Quando a sessão já passava da oitava hora de duração, um desentendimento entre os senadores Ronaldo Caiado (DEM-GO) e Lindbergh Farias levou o presidente Raimundo Lira a suspender os trabalhos por alguns minutos. Durante tréplica a Fábio Medina Osório, Caiado citou uma matéria de jornal que, segundo ele, dizia que o governo federal estaria orientando ministros a apagarem dados dos computadores dos ministérios. Lindbergh interrompeu dizendo que se tratava de uma mentira.

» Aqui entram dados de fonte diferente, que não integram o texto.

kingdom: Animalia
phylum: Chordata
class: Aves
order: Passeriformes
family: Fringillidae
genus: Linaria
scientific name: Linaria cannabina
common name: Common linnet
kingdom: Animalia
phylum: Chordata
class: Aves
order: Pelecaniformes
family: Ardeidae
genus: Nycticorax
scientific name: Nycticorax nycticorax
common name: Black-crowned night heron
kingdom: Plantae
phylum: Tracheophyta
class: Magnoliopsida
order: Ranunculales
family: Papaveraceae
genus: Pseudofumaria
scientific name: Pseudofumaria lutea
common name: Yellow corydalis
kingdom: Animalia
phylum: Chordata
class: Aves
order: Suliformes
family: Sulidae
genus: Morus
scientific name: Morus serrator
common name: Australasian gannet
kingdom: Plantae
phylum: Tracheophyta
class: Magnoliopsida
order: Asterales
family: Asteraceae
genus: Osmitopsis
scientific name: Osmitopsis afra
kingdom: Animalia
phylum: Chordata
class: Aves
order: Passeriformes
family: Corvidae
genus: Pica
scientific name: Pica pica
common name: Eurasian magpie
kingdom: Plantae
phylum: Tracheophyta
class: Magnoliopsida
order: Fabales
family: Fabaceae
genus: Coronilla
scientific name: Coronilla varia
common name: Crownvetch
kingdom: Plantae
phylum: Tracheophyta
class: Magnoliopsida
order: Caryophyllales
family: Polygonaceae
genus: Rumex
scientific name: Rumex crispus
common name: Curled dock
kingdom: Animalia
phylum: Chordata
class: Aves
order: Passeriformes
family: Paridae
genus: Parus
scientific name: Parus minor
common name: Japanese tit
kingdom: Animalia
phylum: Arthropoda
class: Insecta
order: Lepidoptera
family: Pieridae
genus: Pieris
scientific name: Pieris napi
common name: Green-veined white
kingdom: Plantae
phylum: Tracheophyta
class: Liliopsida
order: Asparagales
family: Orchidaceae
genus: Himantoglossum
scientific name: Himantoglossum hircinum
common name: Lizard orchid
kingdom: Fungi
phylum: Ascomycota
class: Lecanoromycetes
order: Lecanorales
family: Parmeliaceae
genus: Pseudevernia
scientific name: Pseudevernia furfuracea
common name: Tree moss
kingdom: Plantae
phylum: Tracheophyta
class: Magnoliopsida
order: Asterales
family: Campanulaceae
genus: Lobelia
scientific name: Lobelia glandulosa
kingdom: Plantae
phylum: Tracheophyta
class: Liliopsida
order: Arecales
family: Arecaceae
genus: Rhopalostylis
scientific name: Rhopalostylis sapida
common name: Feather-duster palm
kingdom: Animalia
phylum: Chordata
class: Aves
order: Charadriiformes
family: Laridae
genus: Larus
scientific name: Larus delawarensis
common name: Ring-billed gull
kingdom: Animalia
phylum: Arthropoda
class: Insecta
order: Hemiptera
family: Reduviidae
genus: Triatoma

Os senadores chegaram a levantar-se dos assentos e bater boca fora dos microfones, o que levou Lira a interromper os trabalhos até que os ânimos se acalmassem, o que levou cerca de dois minutos.

Próxima reunião

Na terça-feira (3), estão agendados depoimentos de especialistas indicados pela bancada governista. Serão ouvidos Geraldo Luiz Mascarenhas Prado, professor de direito da Universidade Federal do Rio de Janeiro (UFRJ) e desembargador aposentado do Tribunal de Justiça do Rio de Janeiro; Ricardo Lodi Ribeiro, professor de direito da Universidade Estadual do Rio de Janeiro (UERJ); e Marcello Lavenère, ex-presidente da Ordem dos Advogados do Brasil (OAB) e um dos signatários do pedido de impeachment do ex-presidente Fernando Collor, em 1992.